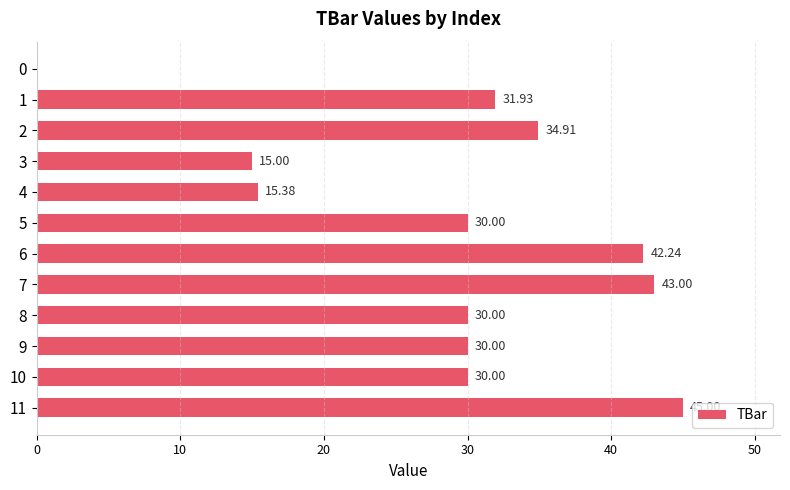

What is the sum of the values at 6 and 8?

72.2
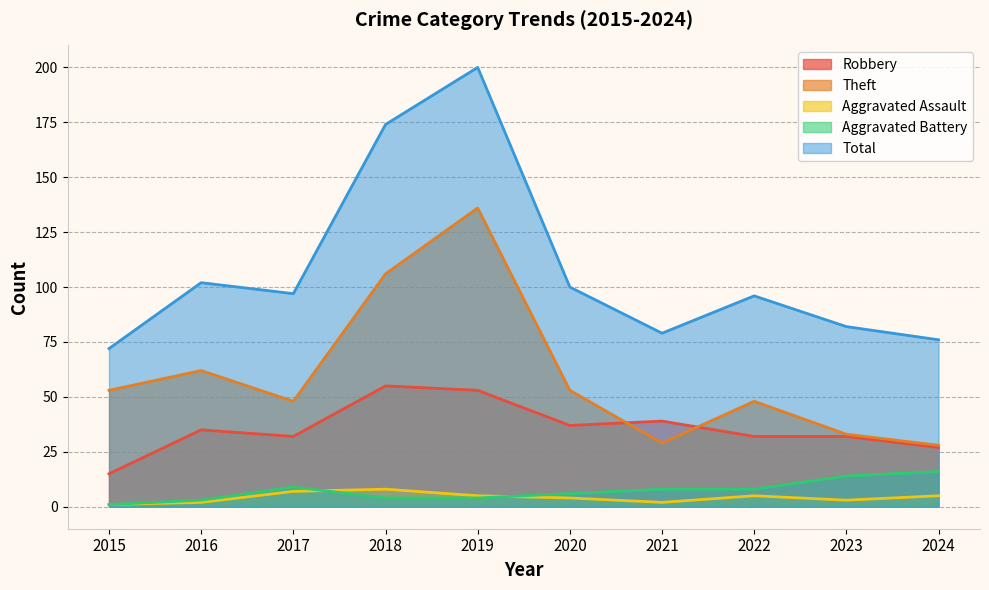

Does the chart display data point markers on the line(s)?

No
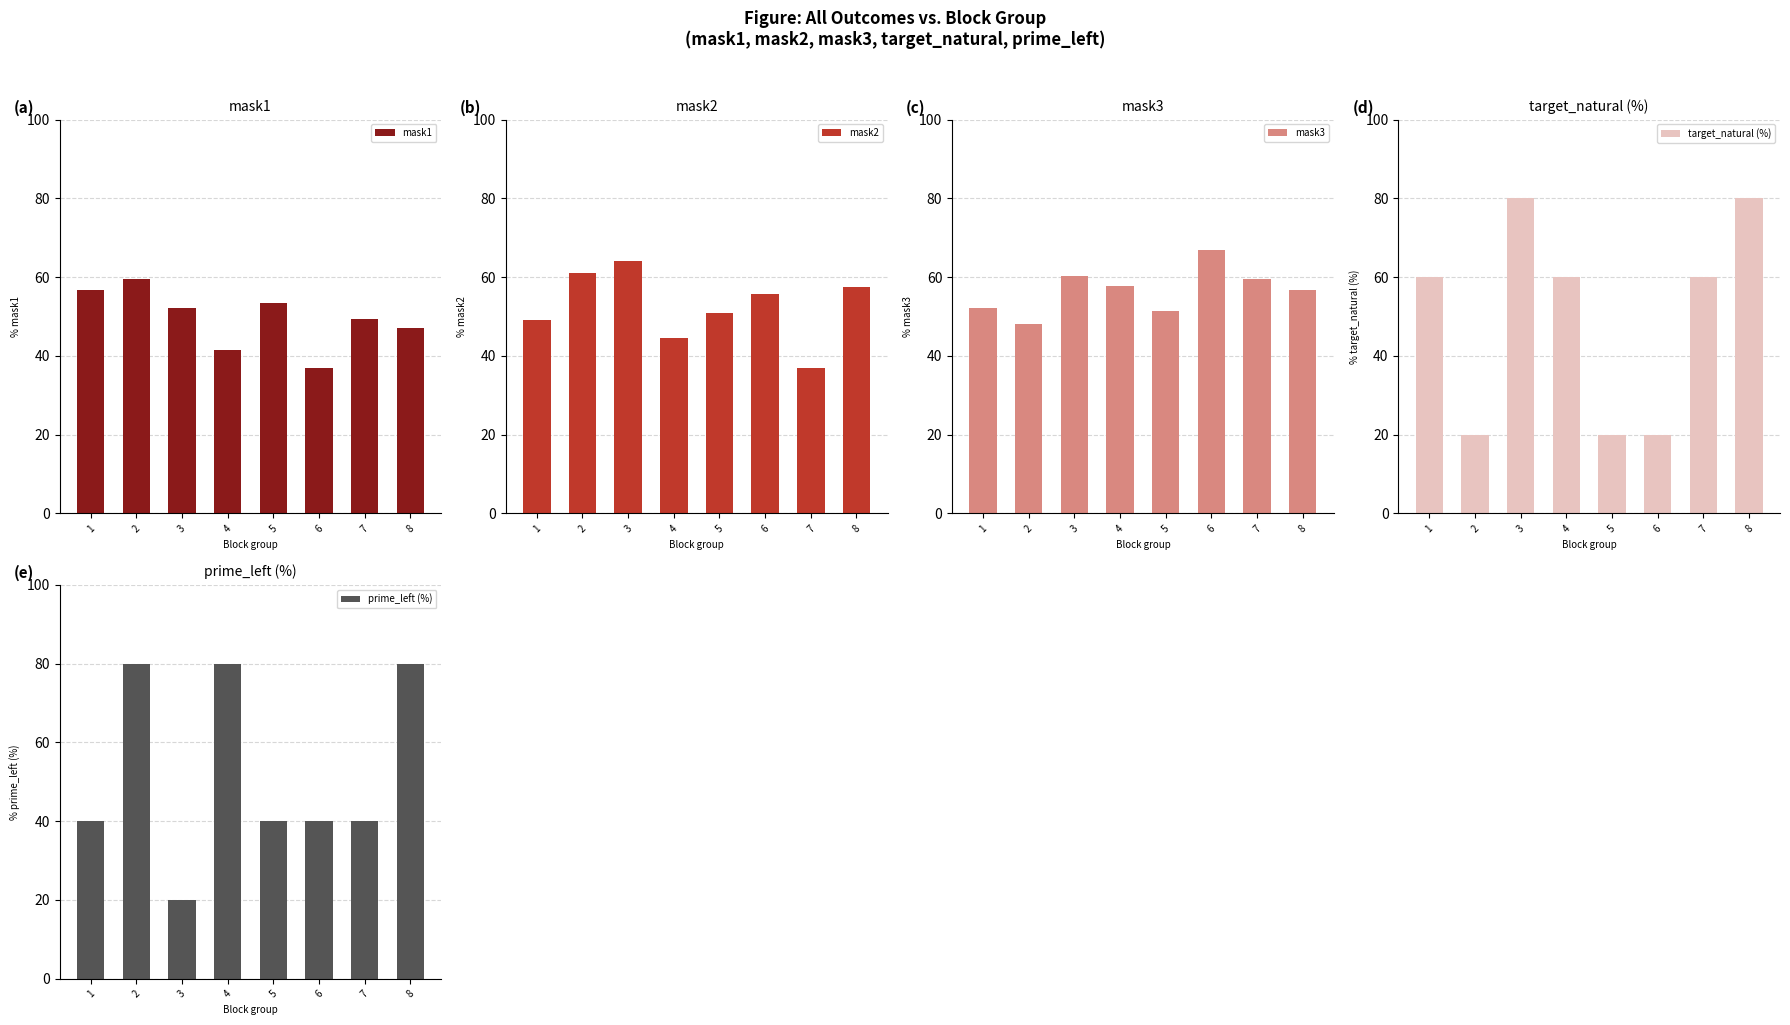

What is the sum of all mask2 values?

419.6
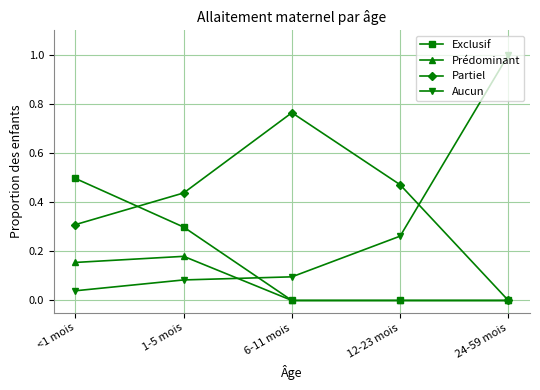

Which series changed the most between 1-5 mois and 24-59 mois?

Aucun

WORK INSTRUCTIONS:
Reproduce all of the records above word for word, but leave out the pictures.

OUTPUT OF THE EXERCISE:
What is the sum of the values at 6 and 8?

72.2

Does the chart display data point markers on the line(s)?

No

What is the sum of all mask2 values?

419.6

Which series changed the most between 1-5 mois and 24-59 mois?

Aucun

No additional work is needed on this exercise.